Geosynchronous satellite maneuver detection and orbit recovery using ground based optical tracking

Abstract

Geosynchronous satellite orbit maintenance is a very important issue. Satellites maneuver frequently requiring the ability to detect unknown maneuvers for target satellites and quickly recover an accurate orbit. This study uses angles only ground based optical tracking to detect maneuvers and recover orbits for geosynchronous satellites. Using the Analytical Graphics Inc. Orbit Determination Tool Kit sequential estimation software, a sequential estimation filter was "tuned" and validated in various ways. Then, a parametric study of maneuver size and time required to detect a maneuver was done via simulation. Simulated maneuvers ranging from Av's of 0.01 m/s to 1.0 m/s are discussed. Also examined are multiple methods to recover the orbit after such maneuvers are detected. Orbits are recovered for simulated maneuvers and for a real data case of unknown maneuver size. This work is important towards developing more automatic methods of detecting maneuvers for a large population of active geosynchronous satellites. Specific contributions made by this thesis include the following:

(cont.) the process and results of "tuning" of the sequential filter for a geosynchronous satellite using high accuracy ground based optical tracking data, the methods of orbit and covariance validation including an orbit overlap analysis and a statistical method using measurements, a parametric study for maneuver detection, and exploring methods for recovering post maneuver orbits quickly and accurately.
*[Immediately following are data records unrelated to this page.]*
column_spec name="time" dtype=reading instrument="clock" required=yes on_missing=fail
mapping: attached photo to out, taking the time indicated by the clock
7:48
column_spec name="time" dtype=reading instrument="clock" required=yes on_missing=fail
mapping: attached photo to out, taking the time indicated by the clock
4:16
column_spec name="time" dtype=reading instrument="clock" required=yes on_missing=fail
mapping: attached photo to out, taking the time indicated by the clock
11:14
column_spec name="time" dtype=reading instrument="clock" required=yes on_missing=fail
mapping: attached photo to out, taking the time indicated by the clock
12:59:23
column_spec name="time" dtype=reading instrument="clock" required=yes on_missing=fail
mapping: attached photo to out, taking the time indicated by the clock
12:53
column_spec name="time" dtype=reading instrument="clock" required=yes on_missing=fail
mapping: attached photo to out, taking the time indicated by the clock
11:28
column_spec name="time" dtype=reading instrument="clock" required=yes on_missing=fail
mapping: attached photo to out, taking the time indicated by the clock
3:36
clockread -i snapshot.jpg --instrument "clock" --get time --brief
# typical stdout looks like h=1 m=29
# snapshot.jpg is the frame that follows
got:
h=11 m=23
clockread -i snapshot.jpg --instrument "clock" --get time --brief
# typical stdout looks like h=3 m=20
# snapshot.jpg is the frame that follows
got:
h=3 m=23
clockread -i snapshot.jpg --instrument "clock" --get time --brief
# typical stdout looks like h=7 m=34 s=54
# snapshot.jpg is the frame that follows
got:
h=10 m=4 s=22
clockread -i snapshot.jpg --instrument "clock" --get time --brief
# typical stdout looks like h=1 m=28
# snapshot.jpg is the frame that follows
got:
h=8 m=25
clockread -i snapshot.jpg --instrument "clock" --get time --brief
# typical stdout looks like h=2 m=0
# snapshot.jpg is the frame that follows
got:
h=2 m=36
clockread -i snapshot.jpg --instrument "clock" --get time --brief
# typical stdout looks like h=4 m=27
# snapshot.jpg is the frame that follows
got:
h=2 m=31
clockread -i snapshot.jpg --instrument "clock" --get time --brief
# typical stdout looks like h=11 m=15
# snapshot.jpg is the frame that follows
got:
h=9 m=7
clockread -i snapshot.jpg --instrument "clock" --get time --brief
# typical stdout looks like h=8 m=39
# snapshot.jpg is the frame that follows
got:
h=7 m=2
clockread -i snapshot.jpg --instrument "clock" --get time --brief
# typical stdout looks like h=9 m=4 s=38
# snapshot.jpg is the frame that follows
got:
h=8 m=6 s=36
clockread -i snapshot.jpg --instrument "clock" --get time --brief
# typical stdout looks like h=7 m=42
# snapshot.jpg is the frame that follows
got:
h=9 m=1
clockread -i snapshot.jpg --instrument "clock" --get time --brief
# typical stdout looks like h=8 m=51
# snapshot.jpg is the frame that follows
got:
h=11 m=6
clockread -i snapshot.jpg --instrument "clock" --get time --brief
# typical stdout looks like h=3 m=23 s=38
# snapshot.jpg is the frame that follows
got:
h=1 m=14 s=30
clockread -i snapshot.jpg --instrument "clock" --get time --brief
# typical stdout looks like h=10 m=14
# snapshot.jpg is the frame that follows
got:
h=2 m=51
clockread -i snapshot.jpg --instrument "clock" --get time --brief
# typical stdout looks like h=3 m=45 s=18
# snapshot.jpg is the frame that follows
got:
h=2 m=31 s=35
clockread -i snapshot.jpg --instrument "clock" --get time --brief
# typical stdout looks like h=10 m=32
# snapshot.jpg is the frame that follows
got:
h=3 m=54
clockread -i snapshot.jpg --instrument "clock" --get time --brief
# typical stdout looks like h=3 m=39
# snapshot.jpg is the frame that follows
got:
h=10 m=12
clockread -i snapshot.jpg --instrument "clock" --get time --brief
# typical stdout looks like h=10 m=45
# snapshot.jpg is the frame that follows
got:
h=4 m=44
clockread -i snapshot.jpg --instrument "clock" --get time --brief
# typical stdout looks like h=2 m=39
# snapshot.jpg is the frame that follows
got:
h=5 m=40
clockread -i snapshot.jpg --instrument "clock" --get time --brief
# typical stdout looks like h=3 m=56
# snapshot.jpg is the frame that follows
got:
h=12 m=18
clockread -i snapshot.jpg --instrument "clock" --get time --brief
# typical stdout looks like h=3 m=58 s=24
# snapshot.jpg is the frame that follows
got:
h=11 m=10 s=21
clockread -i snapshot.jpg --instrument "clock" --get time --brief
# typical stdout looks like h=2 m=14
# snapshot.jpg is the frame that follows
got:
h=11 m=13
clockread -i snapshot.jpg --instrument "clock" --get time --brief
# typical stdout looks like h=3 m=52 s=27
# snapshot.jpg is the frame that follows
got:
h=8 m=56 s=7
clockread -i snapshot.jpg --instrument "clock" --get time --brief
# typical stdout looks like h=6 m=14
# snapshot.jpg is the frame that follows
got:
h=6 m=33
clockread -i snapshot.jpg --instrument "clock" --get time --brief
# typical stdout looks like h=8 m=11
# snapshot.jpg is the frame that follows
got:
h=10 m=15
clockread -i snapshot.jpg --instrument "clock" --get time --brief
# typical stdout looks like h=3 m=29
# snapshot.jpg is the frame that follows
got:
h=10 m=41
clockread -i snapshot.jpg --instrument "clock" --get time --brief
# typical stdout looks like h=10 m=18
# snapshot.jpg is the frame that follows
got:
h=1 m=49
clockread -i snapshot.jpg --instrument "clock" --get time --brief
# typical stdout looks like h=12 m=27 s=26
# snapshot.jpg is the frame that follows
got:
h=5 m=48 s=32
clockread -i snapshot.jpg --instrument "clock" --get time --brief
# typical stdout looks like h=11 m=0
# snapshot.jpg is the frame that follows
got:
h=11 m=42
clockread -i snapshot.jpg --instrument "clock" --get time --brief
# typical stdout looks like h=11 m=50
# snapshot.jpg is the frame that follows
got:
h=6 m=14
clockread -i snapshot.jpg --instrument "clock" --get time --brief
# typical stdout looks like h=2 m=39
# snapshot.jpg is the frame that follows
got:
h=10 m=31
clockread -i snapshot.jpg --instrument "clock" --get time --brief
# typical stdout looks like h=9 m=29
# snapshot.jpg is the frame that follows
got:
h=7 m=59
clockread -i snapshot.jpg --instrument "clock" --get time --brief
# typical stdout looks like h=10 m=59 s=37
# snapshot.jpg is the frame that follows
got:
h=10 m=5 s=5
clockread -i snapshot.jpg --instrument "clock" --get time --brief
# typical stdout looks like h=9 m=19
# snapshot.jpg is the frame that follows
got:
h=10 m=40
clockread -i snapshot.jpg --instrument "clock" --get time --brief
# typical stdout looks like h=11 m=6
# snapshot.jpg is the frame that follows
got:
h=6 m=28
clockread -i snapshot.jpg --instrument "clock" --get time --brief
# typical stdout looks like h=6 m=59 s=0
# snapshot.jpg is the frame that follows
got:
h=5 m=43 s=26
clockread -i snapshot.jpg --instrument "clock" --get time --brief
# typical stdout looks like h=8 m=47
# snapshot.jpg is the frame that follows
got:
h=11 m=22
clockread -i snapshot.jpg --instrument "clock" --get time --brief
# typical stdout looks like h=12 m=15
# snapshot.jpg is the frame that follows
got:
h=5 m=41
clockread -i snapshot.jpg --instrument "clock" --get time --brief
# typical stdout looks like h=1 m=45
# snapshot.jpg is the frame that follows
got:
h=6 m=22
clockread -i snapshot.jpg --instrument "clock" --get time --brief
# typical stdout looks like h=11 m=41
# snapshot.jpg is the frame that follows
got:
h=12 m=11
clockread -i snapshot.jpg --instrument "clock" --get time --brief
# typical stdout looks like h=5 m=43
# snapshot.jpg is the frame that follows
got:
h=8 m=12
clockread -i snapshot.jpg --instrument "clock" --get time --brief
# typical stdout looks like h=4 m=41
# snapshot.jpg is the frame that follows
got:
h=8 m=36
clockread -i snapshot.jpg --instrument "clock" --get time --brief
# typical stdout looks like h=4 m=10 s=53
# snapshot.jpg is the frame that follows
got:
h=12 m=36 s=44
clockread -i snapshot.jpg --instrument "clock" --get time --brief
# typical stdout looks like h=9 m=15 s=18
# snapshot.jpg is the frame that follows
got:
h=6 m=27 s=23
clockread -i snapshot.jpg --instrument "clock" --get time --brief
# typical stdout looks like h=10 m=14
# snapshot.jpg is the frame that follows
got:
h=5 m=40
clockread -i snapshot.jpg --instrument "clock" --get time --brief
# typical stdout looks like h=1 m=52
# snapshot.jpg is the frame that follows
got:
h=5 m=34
With the tuned filter and optical tracking, simulations showed that a Av of 1.0 m/s could be detected as soon as 15 minutes after the maneuver, a Av of 0.1 m/s could be discernible within 6 hours and easily detected by 12 hours, and a Av of 0.01 m/s took from 12 to 24 hours to detect with confidence. The best demonstrated means for post-maneuver orbit recovery utilized a method of estimating the approximate maneuver time using the pre-maneuver filter orbit and an approximate post maneuver orbit followed by the "sprinkling" of a number of maneuvers over that period with Av's of 0 m/s but with finite covariances, and then filtering through that period.